A Tool for Reconstructing Sequences and Transcriptome Analysis using Next-Generation Sequencing Data

Victor Solovyev1, Igor Seledtsov2, Peter Kosarev2, Vladimir Molodtsov2

1Department of Computer Science, Royal Holloway, University of London, Egham, Surrey TW20 0EX,UK; 2Softberry Inc., 116 Radio Circle, Suite 400, Mount Kisco, NY 10549, USA


Recent introduction of next-generation sequencing instruments: 454 (Roche), Genome Analyzer (Illumina), ABI-SOLiD (Life Technologies), and several others, all require extensive informatics support in forms of automatically operated pipelines.

We have developed OligoZip tool for processing short reads that provides effective solutions to the following tasks: De novo reconstruction of genomic sequence; Reconstruction of sequences based on reference genome from same or close species; Mutation profiling and SNP discovery in a given set of genes.  OligoZip tool uses L-plets hashing technique to achieve fast data processing, and it takes into account reads quality information. We have tested the ab initio assembling on artificial oligs ofse phaeral phages and Arabidopsis chromosome.  The real reads of a few Methanopyrus bacterial strains have been assembled into several hundred contigs.

To map RNA-Seq data to a reference genome, assemble them into transcripts and quantify the abundance of these transcripts in particular datasets we build the Transomics computational pipeline. The pipeline produces alignment of RNA-Seq reads to genome, identification of alternative transcripts, and measuring expression levels of predicted transcript isoforms. To implement these components, we have adopted our existing general-purpose software, some of which is widely used in analysis of biological sequences, to this specific task.  For an initial step of mapping sequence reads to a genome, we applied a special variant of our fast pairwise alignment family of program SCAN2, which will classify given reads into two groups: “exonic” reads that demonstrate high-quality, non-interrupted alignment to a genomic sequence, and “non-mapped” reads. Potentially, this step would map most of the reads to a genome, and the remaining “non-mapped” group would be small enough to be subjected to more thorough analysis. As a second step, we have used a modified variant of our EST_MAP program to align these “non-mapped” reads set.  The program is using splice site matrices and produces very accurate alignment of reads that interrupted by an intron sequence. We incorporated read information into our FGENESH ab initio gene prediction program and developed iterative procedure of identification of alternative splicing gene variants.

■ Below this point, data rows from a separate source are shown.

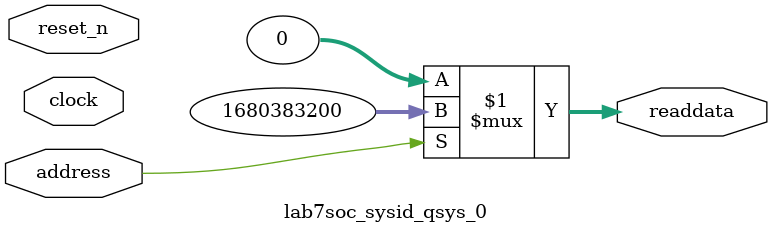
<source format=v>



// synthesis translate_off
`timescale 1ns / 1ps
// synthesis translate_on

// turn off superfluous verilog processor warnings 
// altera message_level Level1 
// altera message_off 10034 10035 10036 10037 10230 10240 10030 

module lab7soc_sysid_qsys_0 (
               // inputs:
                address,
                clock,
                reset_n,

               // outputs:
                readdata
             )
;

  output  [ 31: 0] readdata;
  input            address;
  input            clock;
  input            reset_n;

  wire    [ 31: 0] readdata;
  //control_slave, which is an e_avalon_slave
  assign readdata = address ? 1680383200 : 0;

endmodule



</source>
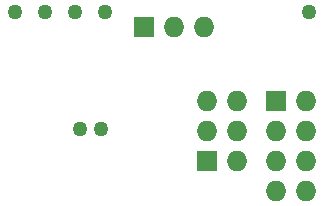
<source format=gbs>
%FSLAX46Y46*%
G04 Gerber Fmt 4.6, Leading zero omitted, Abs format (unit mm)*
G04 Created by KiCad (PCBNEW (2014-10-27 BZR 5228)-product) date 4/10/2015 6:23:41 PM*
%MOMM*%
G01*
G04 APERTURE LIST*
%ADD10C,0.100000*%
%ADD11C,1.270000*%
%ADD12R,1.727200X1.727200*%
%ADD13O,1.727200X1.727200*%
G04 APERTURE END LIST*
D10*
D11*
X1778000Y-1524000D03*
D12*
X12700000Y-2794000D03*
D13*
X15240000Y-2794000D03*
X17780000Y-2794000D03*
D12*
X23876000Y-9017000D03*
D13*
X26416000Y-9017000D03*
X23876000Y-11557000D03*
X26416000Y-11557000D03*
X23876000Y-14097000D03*
X26416000Y-14097000D03*
X23876000Y-16637000D03*
X26416000Y-16637000D03*
D11*
X4318000Y-1524000D03*
X6858000Y-1524000D03*
X9398000Y-1524000D03*
X26670000Y-1524000D03*
X9017000Y-11430000D03*
X7239000Y-11430000D03*
D12*
X18034000Y-14097000D03*
D13*
X20574000Y-14097000D03*
X18034000Y-11557000D03*
X20574000Y-11557000D03*
X18034000Y-9017000D03*
X20574000Y-9017000D03*
M02*

</source>
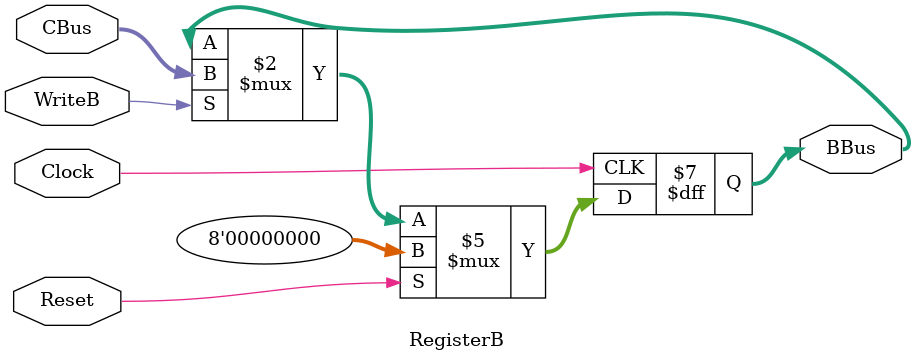
<source format=sv>
module RegisterB (CBus, WriteB, Clock, Reset, BBus);

	input WriteB, Clock, Reset; input [7:0] CBus; 
	output logic [7:0] BBus;

	always_ff @ (posedge Clock) begin
		if (Reset)
		begin
			BBus <= 8'b0;
		end
		else if (WriteB)
		begin
			BBus <= CBus;
		end
	end
endmodule

</source>
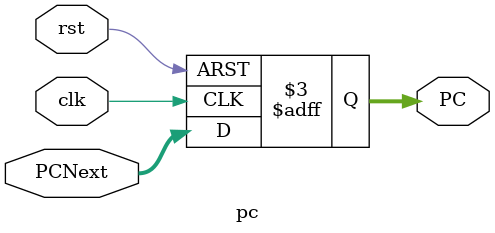
<source format=v>
`timescale 1ns / 1ps


module pc(
    input clk,
    input rst,
    input [31:0] PCNext,
    output reg [31:0] PC
    );
    always@(posedge clk or negedge rst)
    begin
        if(!rst)
            PC<=32'b0;
        else
            PC<=PCNext;
    end
endmodule

</source>
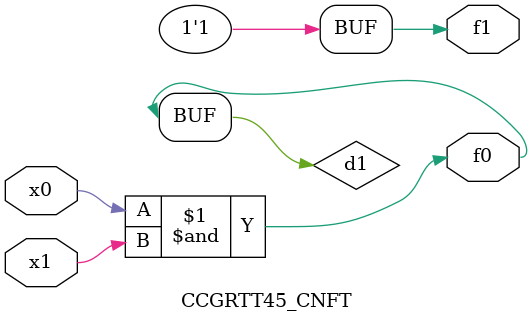
<source format=v>
module CCGRTT45_CNFT(
	input x0, x1,
	output f0, f1
);

	wire d1;

	assign f0 = d1;
	and (d1, x0, x1);
	assign f1 = 1'b1;
endmodule

</source>
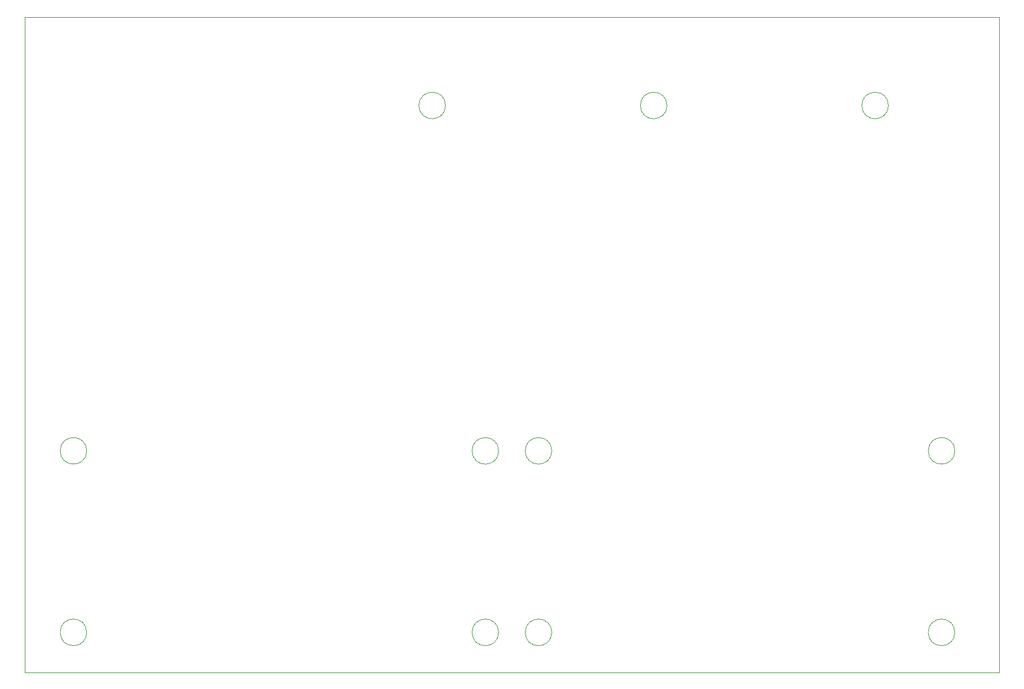
<source format=gbr>
%TF.GenerationSoftware,KiCad,Pcbnew,7.0.5*%
%TF.CreationDate,2023-12-08T14:16:09+03:00*%
%TF.ProjectId,wireFeeding,77697265-4665-4656-9469-6e672e6b6963,rev?*%
%TF.SameCoordinates,Original*%
%TF.FileFunction,Profile,NP*%
%FSLAX46Y46*%
G04 Gerber Fmt 4.6, Leading zero omitted, Abs format (unit mm)*
G04 Created by KiCad (PCBNEW 7.0.5) date 2023-12-08 14:16:09*
%MOMM*%
%LPD*%
G01*
G04 APERTURE LIST*
%TA.AperFunction,Profile*%
%ADD10C,0.100000*%
%TD*%
G04 APERTURE END LIST*
D10*
X190500000Y-119380000D02*
X190500000Y-25400000D01*
X126365000Y-87630000D02*
G75*
G03*
X126365000Y-87630000I-1905000J0D01*
G01*
X184150000Y-113665000D02*
G75*
G03*
X184150000Y-113665000I-1905000J0D01*
G01*
X174625000Y-38100000D02*
G75*
G03*
X174625000Y-38100000I-1905000J0D01*
G01*
X50800000Y-119380000D02*
X190500000Y-119380000D01*
X59690000Y-87630000D02*
G75*
G03*
X59690000Y-87630000I-1905000J0D01*
G01*
X126365000Y-113665000D02*
G75*
G03*
X126365000Y-113665000I-1905000J0D01*
G01*
X118745000Y-113665000D02*
G75*
G03*
X118745000Y-113665000I-1905000J0D01*
G01*
X118745000Y-87630000D02*
G75*
G03*
X118745000Y-87630000I-1905000J0D01*
G01*
X50800000Y-25400000D02*
X50800000Y-119380000D01*
X184150000Y-87630000D02*
G75*
G03*
X184150000Y-87630000I-1905000J0D01*
G01*
X142875000Y-38100000D02*
G75*
G03*
X142875000Y-38100000I-1905000J0D01*
G01*
X190500000Y-25400000D02*
X50800000Y-25400000D01*
X59690000Y-113665000D02*
G75*
G03*
X59690000Y-113665000I-1905000J0D01*
G01*
X111125000Y-38100000D02*
G75*
G03*
X111125000Y-38100000I-1905000J0D01*
G01*
M02*

</source>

Finally, we have developed a module to compute a relative abundance of alternative transcripts generated by the above-described approach using a solution of a system of linear equations. The initial variant of Transomics pipeline has been successfully applied to data of RGASP project.

Using the OligoZip assembler and our metagenomics gene prediction pipeline FgenesB we have developed a novel computational approach of differentiation between toxic and non-toxic bacterial serotypes using next-generation sequences data. This approach analysing DNA sequences extracted from environmental samples can be applied for analysis of bacterial infections, environmental and food contaminations.